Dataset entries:
———

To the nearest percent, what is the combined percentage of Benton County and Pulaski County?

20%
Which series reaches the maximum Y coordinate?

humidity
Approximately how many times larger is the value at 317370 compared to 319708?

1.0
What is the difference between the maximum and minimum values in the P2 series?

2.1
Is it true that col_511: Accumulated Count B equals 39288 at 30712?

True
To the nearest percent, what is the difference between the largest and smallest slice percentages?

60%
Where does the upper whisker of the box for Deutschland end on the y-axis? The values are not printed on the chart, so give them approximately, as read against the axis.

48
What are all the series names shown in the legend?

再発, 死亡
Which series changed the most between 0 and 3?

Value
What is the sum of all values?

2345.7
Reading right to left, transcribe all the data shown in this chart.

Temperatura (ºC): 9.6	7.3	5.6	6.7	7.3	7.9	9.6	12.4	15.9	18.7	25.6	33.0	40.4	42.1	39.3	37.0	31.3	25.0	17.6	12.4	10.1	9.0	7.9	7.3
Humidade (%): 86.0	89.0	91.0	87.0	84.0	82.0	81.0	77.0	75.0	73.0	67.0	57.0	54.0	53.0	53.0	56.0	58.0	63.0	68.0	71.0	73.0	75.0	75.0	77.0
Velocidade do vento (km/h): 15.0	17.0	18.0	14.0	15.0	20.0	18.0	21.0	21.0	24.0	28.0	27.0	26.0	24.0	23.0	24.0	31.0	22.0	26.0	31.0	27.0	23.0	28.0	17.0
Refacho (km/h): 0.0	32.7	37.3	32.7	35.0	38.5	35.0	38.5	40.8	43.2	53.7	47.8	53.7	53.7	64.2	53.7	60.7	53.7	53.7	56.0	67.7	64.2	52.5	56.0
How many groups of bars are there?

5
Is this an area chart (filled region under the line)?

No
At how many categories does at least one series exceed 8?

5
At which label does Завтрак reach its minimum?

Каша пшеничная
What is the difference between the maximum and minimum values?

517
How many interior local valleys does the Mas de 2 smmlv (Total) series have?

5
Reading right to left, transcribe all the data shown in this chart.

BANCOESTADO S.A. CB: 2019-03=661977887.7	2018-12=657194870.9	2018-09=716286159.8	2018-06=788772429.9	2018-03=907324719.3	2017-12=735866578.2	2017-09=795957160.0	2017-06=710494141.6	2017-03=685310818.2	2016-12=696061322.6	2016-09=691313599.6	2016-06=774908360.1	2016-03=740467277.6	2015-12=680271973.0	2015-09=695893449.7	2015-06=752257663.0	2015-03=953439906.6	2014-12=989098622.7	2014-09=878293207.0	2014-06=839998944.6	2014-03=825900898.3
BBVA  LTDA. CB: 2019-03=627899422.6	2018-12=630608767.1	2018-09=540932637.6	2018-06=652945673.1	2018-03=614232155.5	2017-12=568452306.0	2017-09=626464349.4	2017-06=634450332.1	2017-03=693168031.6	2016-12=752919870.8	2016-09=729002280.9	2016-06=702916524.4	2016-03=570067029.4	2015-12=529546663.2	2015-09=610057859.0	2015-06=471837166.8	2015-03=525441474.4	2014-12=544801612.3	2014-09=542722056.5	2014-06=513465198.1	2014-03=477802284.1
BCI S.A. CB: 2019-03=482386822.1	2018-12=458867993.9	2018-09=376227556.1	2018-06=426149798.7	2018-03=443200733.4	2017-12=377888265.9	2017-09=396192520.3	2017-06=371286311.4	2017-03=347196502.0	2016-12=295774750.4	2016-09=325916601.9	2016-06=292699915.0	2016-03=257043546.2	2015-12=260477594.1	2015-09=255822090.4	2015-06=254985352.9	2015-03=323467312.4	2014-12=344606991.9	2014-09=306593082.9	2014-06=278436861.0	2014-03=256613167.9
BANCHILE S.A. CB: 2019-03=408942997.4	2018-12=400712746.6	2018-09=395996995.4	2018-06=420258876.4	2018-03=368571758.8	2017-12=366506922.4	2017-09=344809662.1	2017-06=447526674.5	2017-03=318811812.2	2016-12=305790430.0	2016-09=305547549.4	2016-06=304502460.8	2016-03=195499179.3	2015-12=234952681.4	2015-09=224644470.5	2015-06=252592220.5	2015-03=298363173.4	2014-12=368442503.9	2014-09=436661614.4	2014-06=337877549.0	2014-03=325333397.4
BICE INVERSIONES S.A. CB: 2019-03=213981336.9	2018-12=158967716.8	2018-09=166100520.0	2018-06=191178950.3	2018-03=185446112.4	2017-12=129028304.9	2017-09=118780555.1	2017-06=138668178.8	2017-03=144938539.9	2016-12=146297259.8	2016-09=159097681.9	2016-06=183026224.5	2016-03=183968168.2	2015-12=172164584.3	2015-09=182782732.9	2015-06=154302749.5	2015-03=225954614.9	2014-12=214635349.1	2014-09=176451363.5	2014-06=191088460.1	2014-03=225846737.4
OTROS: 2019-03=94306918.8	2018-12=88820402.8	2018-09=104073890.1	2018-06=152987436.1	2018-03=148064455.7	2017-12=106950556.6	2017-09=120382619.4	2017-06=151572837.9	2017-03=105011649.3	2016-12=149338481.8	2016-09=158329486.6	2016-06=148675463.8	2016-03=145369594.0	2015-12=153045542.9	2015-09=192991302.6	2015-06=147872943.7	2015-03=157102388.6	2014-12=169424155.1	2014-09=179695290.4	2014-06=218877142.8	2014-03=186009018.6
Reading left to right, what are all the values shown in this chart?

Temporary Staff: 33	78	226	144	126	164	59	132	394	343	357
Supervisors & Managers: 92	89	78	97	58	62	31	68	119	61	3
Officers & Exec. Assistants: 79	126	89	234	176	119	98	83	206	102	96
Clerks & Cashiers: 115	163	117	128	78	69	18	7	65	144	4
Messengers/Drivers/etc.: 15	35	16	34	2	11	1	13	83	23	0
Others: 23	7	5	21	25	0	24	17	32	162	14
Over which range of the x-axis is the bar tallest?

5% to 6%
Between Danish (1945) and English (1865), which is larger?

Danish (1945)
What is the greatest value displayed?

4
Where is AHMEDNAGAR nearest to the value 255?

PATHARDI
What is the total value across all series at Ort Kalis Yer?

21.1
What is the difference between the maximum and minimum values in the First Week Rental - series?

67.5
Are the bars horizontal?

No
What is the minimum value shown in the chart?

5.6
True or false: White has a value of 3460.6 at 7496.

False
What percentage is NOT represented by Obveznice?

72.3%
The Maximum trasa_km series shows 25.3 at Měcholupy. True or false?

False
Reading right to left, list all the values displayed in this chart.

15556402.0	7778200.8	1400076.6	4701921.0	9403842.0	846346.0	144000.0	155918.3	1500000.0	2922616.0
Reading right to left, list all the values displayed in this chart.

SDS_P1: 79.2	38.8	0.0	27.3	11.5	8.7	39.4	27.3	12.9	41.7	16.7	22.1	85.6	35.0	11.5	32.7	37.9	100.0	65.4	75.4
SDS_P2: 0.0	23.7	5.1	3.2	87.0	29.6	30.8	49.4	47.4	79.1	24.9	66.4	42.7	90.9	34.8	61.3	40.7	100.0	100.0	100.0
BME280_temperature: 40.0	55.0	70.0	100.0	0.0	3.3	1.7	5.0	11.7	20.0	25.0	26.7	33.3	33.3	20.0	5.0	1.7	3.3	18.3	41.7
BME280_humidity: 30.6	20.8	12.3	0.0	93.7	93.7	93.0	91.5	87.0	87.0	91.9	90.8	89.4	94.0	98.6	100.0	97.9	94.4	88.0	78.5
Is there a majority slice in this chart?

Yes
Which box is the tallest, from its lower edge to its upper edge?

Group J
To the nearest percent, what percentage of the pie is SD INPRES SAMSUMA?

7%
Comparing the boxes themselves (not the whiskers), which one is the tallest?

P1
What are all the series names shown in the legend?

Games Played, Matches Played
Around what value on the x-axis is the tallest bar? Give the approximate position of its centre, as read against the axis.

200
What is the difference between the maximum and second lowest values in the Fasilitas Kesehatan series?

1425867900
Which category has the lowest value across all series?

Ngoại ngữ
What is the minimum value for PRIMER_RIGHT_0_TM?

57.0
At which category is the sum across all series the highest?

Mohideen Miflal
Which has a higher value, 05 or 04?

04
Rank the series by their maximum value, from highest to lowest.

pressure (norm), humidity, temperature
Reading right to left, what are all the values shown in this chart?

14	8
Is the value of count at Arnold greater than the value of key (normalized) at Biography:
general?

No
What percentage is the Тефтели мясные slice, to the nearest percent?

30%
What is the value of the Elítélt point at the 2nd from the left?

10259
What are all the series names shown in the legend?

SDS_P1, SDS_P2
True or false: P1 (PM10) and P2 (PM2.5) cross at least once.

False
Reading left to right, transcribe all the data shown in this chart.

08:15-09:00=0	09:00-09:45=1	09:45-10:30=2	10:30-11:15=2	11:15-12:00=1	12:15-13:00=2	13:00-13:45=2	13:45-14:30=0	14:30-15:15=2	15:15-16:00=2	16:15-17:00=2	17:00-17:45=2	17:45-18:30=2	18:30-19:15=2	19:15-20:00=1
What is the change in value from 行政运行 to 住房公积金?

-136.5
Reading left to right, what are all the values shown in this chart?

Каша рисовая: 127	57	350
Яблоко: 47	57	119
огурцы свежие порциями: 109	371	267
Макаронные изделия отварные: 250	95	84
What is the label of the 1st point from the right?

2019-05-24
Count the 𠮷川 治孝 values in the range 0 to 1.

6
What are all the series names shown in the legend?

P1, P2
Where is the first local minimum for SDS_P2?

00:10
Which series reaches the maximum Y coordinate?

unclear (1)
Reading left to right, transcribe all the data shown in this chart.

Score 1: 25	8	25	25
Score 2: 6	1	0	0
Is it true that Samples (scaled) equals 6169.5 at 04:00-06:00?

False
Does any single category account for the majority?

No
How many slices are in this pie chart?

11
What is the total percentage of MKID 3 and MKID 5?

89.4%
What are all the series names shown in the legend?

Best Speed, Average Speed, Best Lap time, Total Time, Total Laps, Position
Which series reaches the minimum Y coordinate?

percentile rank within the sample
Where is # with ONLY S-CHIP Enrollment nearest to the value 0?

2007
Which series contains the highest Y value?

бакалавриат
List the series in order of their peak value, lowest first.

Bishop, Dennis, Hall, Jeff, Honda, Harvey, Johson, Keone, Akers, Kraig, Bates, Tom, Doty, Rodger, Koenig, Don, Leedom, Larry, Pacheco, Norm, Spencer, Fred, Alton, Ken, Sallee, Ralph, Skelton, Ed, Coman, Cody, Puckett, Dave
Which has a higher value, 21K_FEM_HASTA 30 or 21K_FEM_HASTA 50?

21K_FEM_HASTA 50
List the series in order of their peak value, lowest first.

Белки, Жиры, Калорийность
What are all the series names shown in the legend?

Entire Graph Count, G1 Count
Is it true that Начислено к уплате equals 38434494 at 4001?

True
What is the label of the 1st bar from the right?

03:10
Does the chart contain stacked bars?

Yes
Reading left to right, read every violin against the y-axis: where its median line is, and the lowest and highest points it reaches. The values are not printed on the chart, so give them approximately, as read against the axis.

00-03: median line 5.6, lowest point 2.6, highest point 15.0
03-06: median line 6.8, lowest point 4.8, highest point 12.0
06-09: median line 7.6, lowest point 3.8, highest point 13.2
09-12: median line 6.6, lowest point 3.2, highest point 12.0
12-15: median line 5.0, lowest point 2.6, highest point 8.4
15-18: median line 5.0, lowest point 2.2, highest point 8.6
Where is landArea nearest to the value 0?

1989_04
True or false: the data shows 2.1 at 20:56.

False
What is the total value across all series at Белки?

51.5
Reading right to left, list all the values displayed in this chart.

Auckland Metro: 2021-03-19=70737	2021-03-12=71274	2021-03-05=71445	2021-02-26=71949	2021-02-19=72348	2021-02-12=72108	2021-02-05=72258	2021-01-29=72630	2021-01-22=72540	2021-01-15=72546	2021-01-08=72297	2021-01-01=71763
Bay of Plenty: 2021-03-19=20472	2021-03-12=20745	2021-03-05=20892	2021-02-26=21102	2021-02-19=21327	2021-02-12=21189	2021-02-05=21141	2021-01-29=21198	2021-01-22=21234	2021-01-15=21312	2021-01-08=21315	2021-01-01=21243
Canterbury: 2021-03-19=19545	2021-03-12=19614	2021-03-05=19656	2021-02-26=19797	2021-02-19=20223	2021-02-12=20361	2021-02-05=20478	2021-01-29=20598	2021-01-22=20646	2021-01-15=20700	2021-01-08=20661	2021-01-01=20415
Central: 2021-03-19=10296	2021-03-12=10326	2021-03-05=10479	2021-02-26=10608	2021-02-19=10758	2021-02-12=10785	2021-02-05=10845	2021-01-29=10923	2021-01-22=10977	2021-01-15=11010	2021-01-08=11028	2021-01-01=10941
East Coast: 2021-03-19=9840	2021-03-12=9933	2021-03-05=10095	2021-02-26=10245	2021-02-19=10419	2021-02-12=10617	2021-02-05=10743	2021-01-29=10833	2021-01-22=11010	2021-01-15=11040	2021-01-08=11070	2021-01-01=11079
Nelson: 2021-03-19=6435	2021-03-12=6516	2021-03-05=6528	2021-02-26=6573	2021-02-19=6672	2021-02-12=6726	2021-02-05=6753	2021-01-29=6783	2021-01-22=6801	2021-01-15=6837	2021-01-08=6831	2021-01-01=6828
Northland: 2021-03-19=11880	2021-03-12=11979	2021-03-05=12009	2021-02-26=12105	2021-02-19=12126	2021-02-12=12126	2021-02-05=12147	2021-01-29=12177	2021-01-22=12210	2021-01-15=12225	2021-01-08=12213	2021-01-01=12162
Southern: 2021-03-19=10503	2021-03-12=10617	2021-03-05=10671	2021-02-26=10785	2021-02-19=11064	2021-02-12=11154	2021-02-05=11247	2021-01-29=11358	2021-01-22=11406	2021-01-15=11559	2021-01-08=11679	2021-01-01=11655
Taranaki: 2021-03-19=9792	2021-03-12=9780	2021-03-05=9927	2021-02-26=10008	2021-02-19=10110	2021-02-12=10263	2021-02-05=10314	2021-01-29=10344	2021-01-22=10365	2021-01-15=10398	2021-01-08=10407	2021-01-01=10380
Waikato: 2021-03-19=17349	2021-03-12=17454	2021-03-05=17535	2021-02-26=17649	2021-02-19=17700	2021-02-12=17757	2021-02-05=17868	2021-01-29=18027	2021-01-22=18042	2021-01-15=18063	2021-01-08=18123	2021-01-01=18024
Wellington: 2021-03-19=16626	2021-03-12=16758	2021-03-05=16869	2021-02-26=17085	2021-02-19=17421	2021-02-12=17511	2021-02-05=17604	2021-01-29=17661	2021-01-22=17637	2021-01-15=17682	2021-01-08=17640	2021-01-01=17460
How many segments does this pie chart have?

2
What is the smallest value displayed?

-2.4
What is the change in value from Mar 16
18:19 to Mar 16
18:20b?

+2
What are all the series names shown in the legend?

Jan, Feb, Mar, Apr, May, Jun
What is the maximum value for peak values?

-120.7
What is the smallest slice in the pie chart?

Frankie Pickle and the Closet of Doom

———

▸ What the task requires
Edit the records from the start through the line with "the P2 series?", replacing "Approximately" with "Roughly" and leaving everything else unchanged.

▸ Result
To the nearest percent, what is the combined percentage of Benton County and Pulaski County?

20%
Which series reaches the maximum Y coordinate?

humidity
Roughly how many times larger is the value at 317370 compared to 319708?

1.0
What is the difference between the maximum and minimum values in the P2 series?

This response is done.